Oh, ok, thanks for clarifying. I was confused as there were three parties at work in the American slavery example: a "ruling" class that manipulates the others, powerless whites, and slaves. But the same "power" could exist in a system with two parties...

And from reading the article I think I understand the comparison you proposed: "[The ruling class's] attitude is key to understanding our bipartisan ruling class. Its first tenet is that 'we' are the best and brightest while the rest of Americans are retrograde, racist, and dysfunctional unless properly constrained.'"

So, yes, then, it seems like a similar power--a power derived from belonging to a group to which others can't belong. Bringing this conversation back to the original topic, I guess we conclude that a system structured so that one group is guaranteed to be superior to another can be very appealing to that one group.

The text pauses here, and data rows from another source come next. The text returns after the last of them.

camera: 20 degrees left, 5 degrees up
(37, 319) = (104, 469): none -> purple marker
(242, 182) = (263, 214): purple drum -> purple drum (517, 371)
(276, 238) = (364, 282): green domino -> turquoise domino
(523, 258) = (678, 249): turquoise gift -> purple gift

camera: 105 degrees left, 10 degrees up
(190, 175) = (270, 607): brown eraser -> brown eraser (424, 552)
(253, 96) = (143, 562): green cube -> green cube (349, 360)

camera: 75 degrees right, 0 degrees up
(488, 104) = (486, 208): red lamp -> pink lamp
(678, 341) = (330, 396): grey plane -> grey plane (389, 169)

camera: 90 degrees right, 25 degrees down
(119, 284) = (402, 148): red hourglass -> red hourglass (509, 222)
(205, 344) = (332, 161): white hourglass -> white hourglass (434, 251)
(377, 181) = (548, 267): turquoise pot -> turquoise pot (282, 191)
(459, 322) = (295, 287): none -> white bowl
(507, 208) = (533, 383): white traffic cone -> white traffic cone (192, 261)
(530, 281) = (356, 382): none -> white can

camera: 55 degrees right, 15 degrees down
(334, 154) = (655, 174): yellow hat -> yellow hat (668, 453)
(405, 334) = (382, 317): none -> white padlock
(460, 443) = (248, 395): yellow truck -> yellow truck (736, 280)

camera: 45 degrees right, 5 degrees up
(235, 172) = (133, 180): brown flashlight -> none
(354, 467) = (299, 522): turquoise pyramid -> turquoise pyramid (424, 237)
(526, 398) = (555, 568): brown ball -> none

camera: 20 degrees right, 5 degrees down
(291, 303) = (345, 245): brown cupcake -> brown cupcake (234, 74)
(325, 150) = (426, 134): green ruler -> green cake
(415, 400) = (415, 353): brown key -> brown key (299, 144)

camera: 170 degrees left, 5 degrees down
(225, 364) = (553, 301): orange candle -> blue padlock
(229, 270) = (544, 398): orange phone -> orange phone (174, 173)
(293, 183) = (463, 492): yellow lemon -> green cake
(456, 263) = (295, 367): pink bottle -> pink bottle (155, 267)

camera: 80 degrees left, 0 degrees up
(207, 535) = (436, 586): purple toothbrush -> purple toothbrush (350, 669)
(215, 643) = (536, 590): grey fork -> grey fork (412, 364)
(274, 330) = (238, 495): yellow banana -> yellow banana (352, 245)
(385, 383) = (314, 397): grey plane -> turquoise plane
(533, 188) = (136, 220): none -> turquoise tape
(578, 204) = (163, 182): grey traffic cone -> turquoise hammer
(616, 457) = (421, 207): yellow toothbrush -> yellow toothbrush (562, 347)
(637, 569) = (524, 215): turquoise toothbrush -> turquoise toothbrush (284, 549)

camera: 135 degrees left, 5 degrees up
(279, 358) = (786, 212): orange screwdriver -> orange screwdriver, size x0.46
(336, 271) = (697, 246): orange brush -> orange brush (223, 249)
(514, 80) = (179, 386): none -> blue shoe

It explains (at least partially) why many Northern immigrant groups reacted with hostility toward free blacks. And it also explains (again, at least partially) why many Southerners would take up arms to protect slavery as an institution, even while they had no direct financial interest in the system.

Richard G. Williams, Jr. said...

"[The ruling class's] attitude is key to understanding our bipartisan ruling class. Its first tenet is that 'we' are the best and brightest while the rest of Americans are retrograde, racist, and dysfunctional unless properly constrained.'"

Precisely. That is the attitude of the elites - in government (both parties) and much (though not all) of academia.

And, yes, "at least partially", though I believe the reasons for Southerners fighting were as diverse and nuanced as they are in any war. Thanks for your comments Vince.